Alex (Gabe Navins) weiß nicht mehr weiter

Der amerikanische Filmregisseur Gus Van Sant befasst sich in seinem neuen Film "Paranoid Park" mit unangepassten Jugendlichen. In dem Jugend-Drama gerät speziell das Leben des 16-jährigen Skaters Alex aus der Bahn, nachdem er den Tod eines Sicherheitsbeamten verschuldet.

Alex (Gabe Nevins) findet die Erfüllung in seinem Skateboard. Er besucht den Paranoid Park, den illegalen Treffpunkt der besten Boarder und kann sich dort so richtig entfalten. Doch lange hält dieses Hochgefühl nicht an, denn einige der Burschen versuchen, mit ihren Boards auf Frachtzüge zu springen. Dabei kommt es zu einem Unfall, den Alex verschuldet und ein Sicherheitsbeamter ums Leben kommt. Auch wenn es ein Unfall war, ist der junge Boarder nicht fähig, über das Erlebnis zu sprechen und verschließt sich noch mehr - denn nun darf er nicht mehr zum Paranoid Park zurückkehren.

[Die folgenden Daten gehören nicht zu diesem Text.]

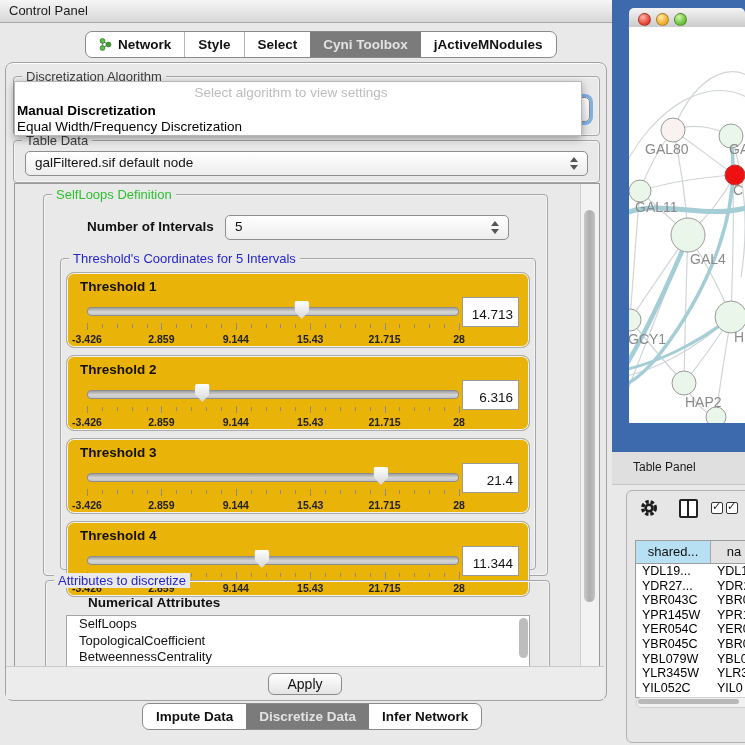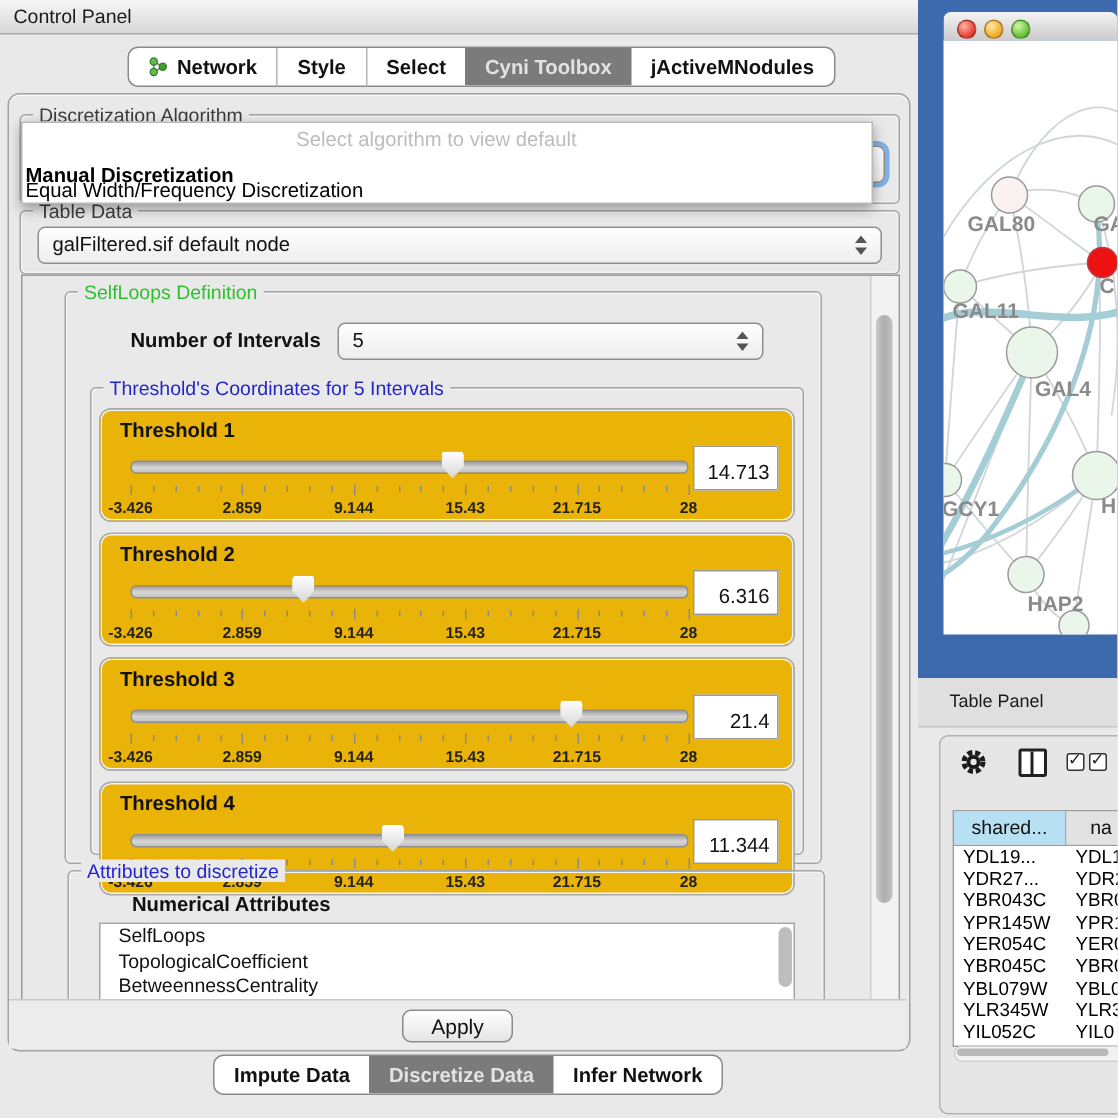--- a/index.html
+++ b/index.html
@@ -176,7 +176,7 @@
   </div>
 
   <div class="abs algo-popup">
-    <div class="algo-placeholder">Select algorithm to view default</div>
+    <div class="algo-placeholder">Select algorithm to view settings</div>
     <div class="algo-opt b" style="top:21px;margin-top:6px;">Manual Discretization</div>
     <div class="algo-opt" style="top:37px;">Equal Width/Frequency Discretization</div>
   </div>

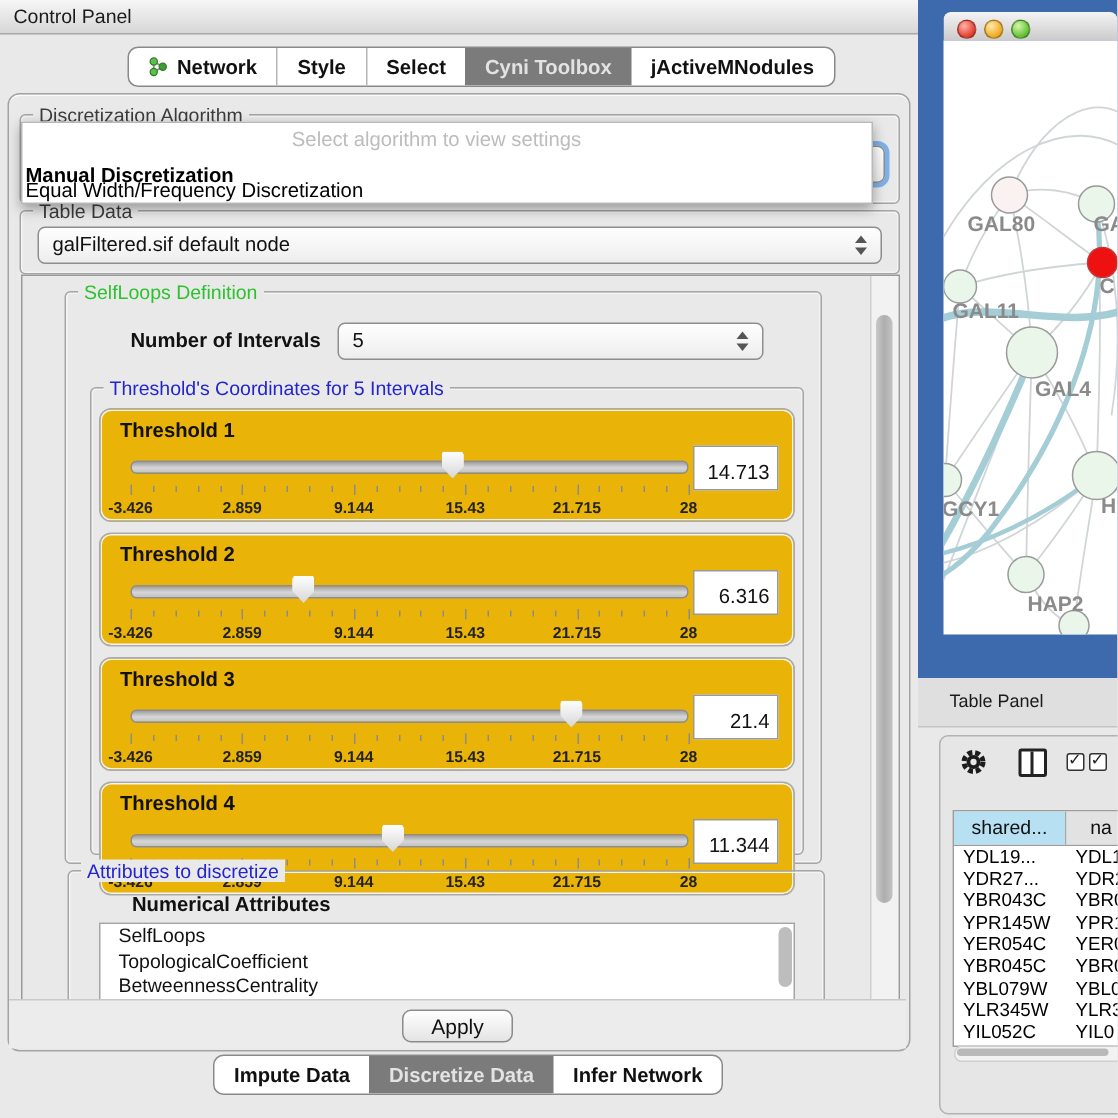--- a/index.html
+++ b/index.html
@@ -177,7 +177,7 @@
 
   <div class="abs algo-popup">
     <div class="algo-placeholder">Select algorithm to view settings</div>
-    <div class="algo-opt b" style="top:21px;margin-top:6px;">Manual Discretization</div>
+    <div class="algo-opt b" style="top:21px;">Manual Discretization</div>
     <div class="algo-opt" style="top:37px;">Equal Width/Frequency Discretization</div>
   </div>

Van Sant erzählt in "Paranoid Park" ähnlich wie bereits in "Elephant" und "Last Days" in Zeitsprüngen um mehrmals wiederholte Schlüsselszenen herum. Erst gegen Mitte des Films erfährt man, was der junge Skater Alex angestellt hat, der von Schuldgefühlen geplagt wird. Mit Zeitlupen und süffigen Popmelodien saugt Hollywood-Flüchtling Van Sant das Publikum ins Innenleben des Protagonisten und taucht in ein jugendliches Universum ein, beobachtet still, ohne mit einem schnellen moralischen Urteil zur Hand zu sein.

Beim 60. Filmfestival von Cannes hat der US-Regisseur Gus Van Sant den eigens ausgelobten Jubiläumspreis gewonnen. Van Sant hatte 2003 mit seinem Gewalt-Drama "Elephant" die Goldene Palme errungen, die als wichtigster Preis der internationalen Filmwelt neben den Oscars gilt.